Se trata del «Nuevo Desarrollo Inmobiliario Bahía Coique», una inversión de US$ 40 millones que contempla la construcción de 208 viviendas vacacionales, entre departamentos y casas tipo «Village», en un terreno de 18,12 hectáreas. Además, se proyecta una segunda etapa, aún sin definir, en un terreno adyacente de 22,86 hectáreas.

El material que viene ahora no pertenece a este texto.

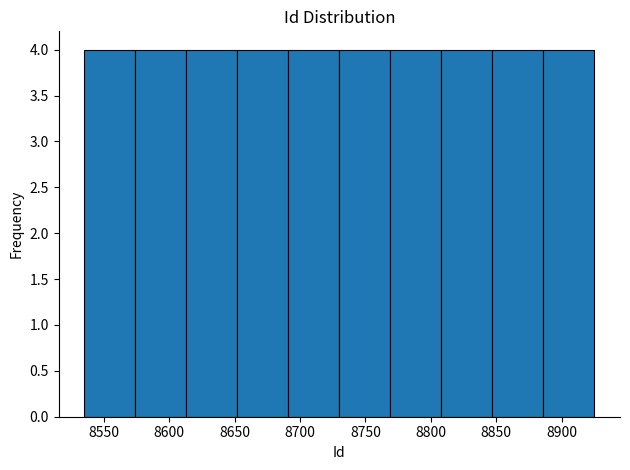

What is the height of the bar covering 8691 to 8730 on the x-axis? Neither the bar edges nor the heights are printed on the chart, so give them approximately, as read against the axes.

4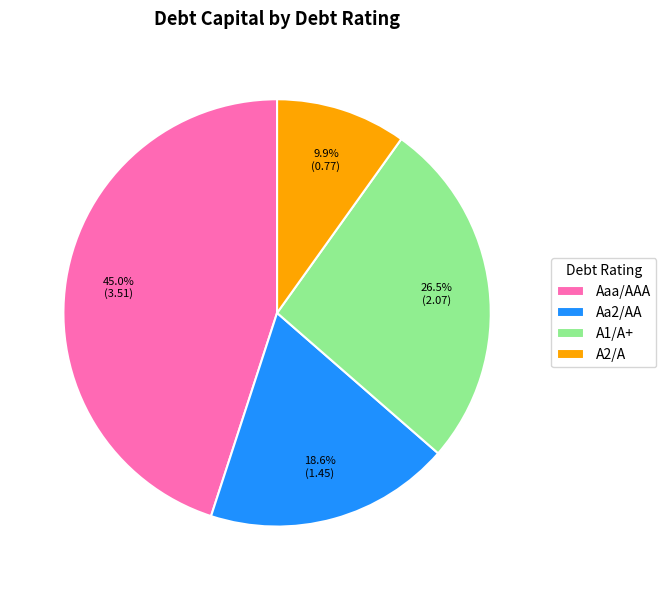

Rank the categories by value from lowest to highest.

A2/A, Aa2/AA, A1/A+, Aaa/AAA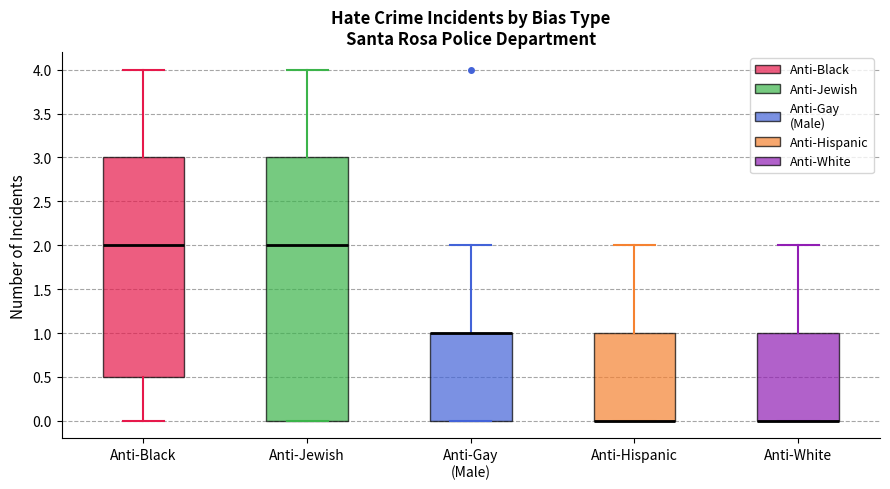

Comparing the boxes themselves (not the whiskers), which one is the tallest?

Anti-Jewish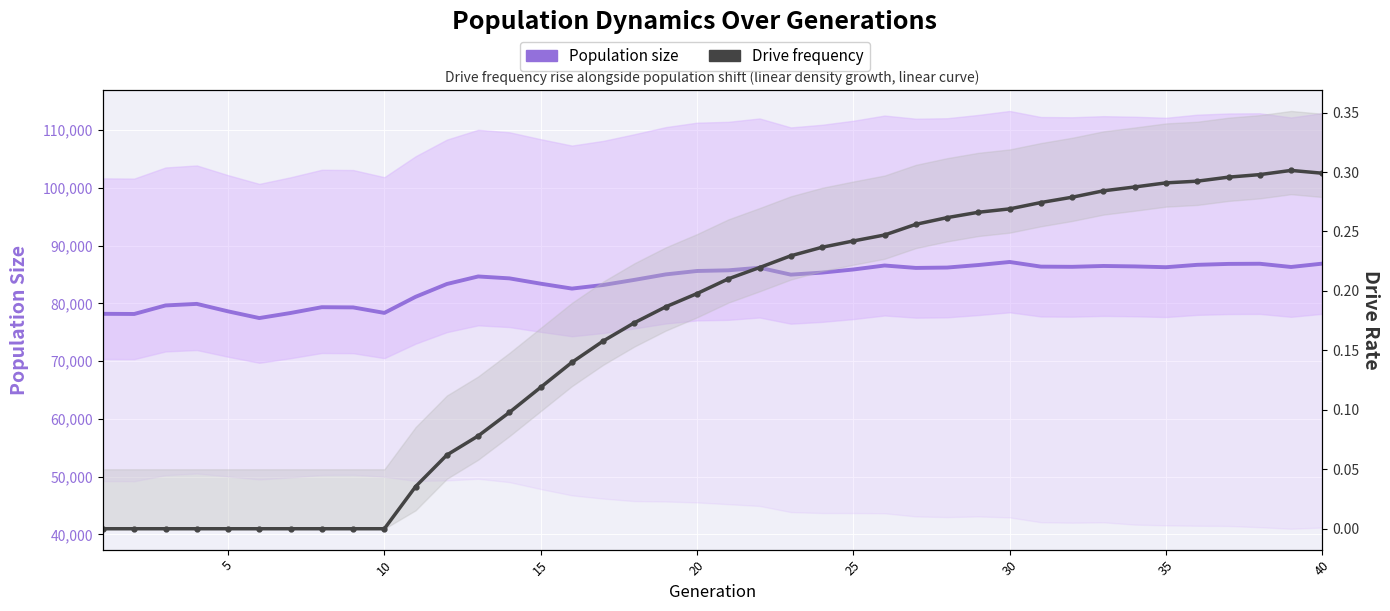

List the series in order of their peak value, lowest first.

Drive frequency, Population size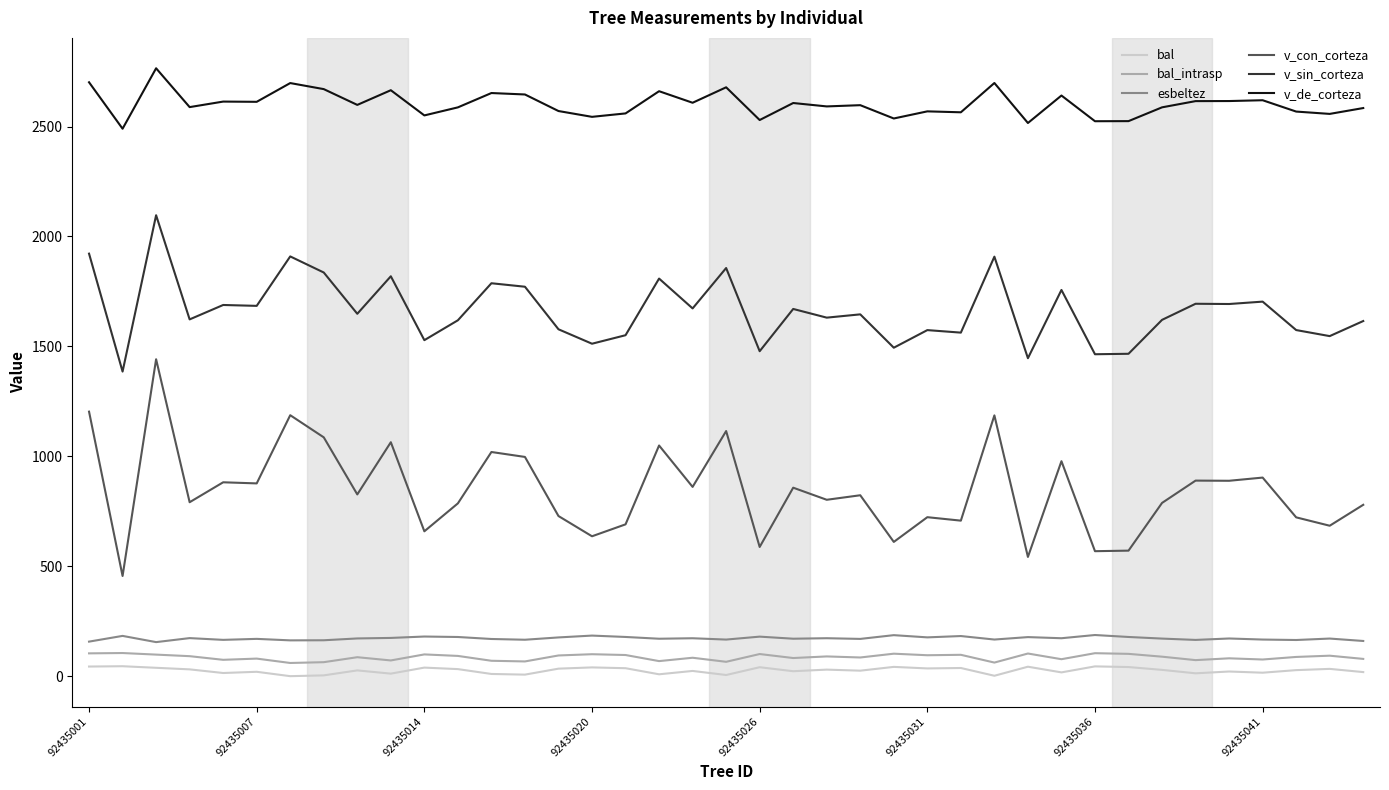

Which series has the largest range (max minus min)?

v_con_corteza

El proyecto, presentado a través de la inmobiliaria Arenas Blancas S.A., propiedad de la familia Piñera, se desarrollará en tres fases, entre 2026 y 2033. La primera fase incluirá cinco bloques de edificios de cuatro y cinco pisos, mientras que las fases siguientes completarán el desarrollo con más bloques de departamentos y viviendas de dos pisos.
El representante legal del proyecto es Vicente Parodi Cruzat, gerente de activos inmobiliarios de Inversiones Odisea y exasesor del presidente Piñera. Parodi es hijo de Patricio Parodi, exgerente general de Consorcio y amigo cercano del fallecido mandatario.
La elección de Bahía Coique no es casual. La familia Piñera ya posee una residencia de veraneo en esta exclusiva zona de Futrono, que cuenta con clubes de golf y yates, instalaciones deportivas y diversas opciones de hospedaje. La relación de los Piñera con la región se remonta a 2005, cuando Sebastián Piñera adquirió la propiedad.
El nuevo proyecto inmobiliario se construirá a escasa distancia del lugar donde falleció Sebastián Piñera, en el Lago Ranco, lo que refuerza el vínculo de la familia con la región. Sin embargo, la iniciativa ha generado controversia debido a la falta de consultas ciudadanas e indígenas en anteriores desarrollos de la familia en la zona, un aspecto que podría ser clave en la evaluación ambiental y social del nuevo emprendimiento.